Massachusetts Little Miller Act
The Massachusetts Little Miller Act requires that any agency contracting on behalf of the commonwealth or any town district, or other subdivision thereof, must carry payment and performance bonds. These bonds are required for all contracts over $5,000, if the job involves construction, alteration, repair, remodeling or demolition of facilities, and over $2,000 for all other forms of work.
These requirements are somewhat more strict than many other states. In the end, however, it’s necessary to build your reputation as a contractor, and to provide necessary protections to those with whom you contract.

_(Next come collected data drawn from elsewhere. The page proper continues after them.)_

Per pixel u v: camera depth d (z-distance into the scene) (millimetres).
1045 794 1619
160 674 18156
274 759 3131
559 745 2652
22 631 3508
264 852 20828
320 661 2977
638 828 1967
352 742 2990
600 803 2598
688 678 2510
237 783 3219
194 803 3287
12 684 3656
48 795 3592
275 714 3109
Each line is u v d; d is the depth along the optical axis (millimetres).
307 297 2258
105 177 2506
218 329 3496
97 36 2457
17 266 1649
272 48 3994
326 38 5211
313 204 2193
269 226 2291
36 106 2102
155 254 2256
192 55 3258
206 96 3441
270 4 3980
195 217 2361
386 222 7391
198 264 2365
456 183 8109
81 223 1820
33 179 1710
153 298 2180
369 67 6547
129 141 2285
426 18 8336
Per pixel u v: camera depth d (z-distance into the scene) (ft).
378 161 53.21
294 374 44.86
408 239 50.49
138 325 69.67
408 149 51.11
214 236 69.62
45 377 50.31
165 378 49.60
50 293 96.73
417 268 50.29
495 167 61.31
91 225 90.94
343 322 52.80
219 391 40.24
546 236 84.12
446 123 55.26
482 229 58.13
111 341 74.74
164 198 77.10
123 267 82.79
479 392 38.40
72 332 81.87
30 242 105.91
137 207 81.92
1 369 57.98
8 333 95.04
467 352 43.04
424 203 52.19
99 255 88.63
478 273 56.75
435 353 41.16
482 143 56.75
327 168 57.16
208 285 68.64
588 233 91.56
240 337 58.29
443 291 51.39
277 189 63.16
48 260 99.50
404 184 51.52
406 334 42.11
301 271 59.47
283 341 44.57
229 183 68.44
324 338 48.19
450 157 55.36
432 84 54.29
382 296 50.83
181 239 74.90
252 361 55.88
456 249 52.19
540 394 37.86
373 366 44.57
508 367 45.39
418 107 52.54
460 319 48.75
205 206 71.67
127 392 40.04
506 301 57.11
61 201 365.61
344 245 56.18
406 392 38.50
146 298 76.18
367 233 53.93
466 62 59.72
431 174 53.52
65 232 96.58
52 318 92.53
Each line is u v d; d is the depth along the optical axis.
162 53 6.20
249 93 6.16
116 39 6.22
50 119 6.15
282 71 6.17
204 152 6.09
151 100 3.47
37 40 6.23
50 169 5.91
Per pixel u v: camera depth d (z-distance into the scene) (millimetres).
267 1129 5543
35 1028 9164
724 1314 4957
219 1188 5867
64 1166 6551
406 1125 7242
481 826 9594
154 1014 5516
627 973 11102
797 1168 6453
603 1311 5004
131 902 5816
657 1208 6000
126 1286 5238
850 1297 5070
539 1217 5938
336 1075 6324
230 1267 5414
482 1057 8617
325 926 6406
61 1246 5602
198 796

Securing Your Miller Act Bonding
If you’re in Massachusetts and you are in need of surety bonds under the Massachusetts Little Miller Act, National Surety Services, Inc., is here to help. We have decades of experience in bonding for businesses of all sizes, and are well versed in all of the requirements for federal and state surety bonding. Take some time to browse our website, and get in touch with us today for more information, or to start getting the bonds in place that you need to take your company to the next level.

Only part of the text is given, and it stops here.